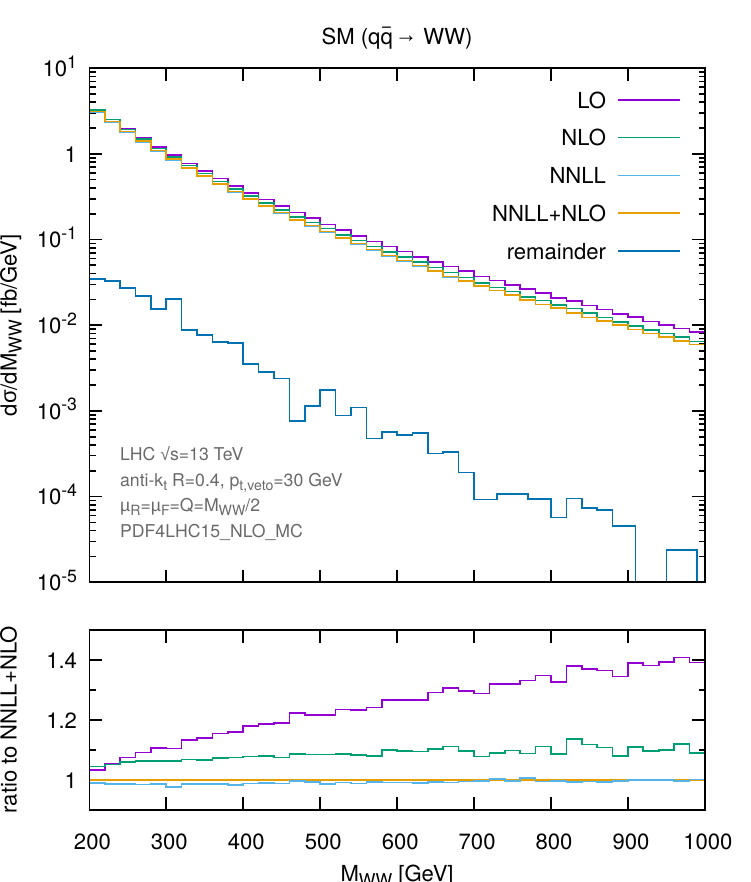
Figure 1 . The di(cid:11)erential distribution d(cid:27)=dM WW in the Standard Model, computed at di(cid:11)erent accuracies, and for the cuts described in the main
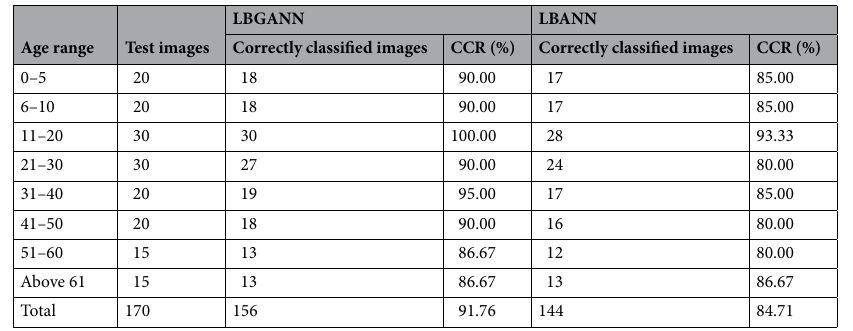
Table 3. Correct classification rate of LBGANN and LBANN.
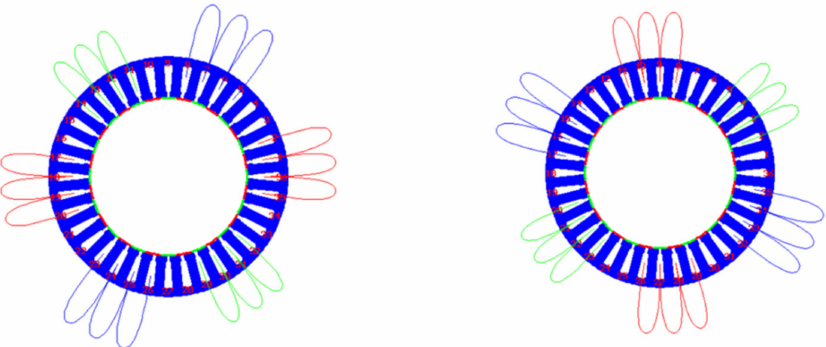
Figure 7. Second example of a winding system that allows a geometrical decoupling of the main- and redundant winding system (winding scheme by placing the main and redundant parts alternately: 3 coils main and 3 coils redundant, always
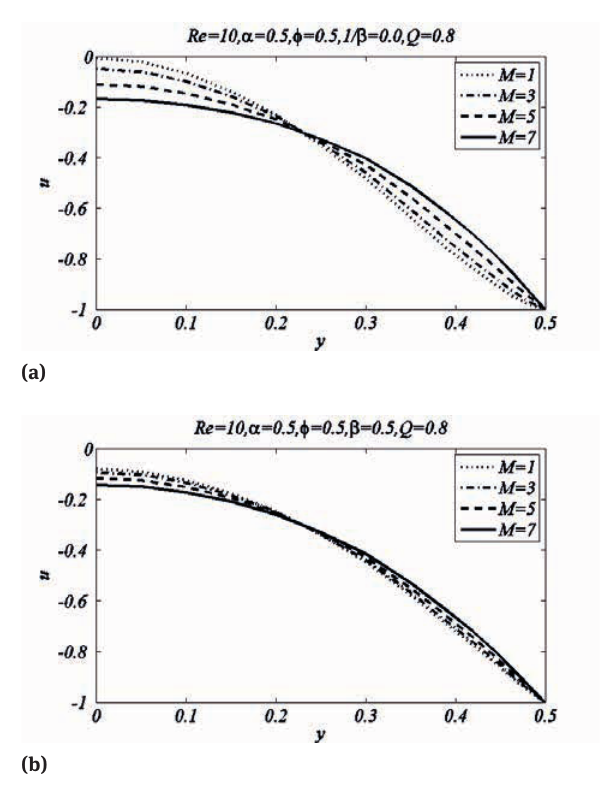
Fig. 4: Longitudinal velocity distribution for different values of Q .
============================================================
§ **WHAT IS NEEDED**: The word "main" appears on some lines of the data above; count those lines and return only the number.

§ **ANSWER SPACE**: 2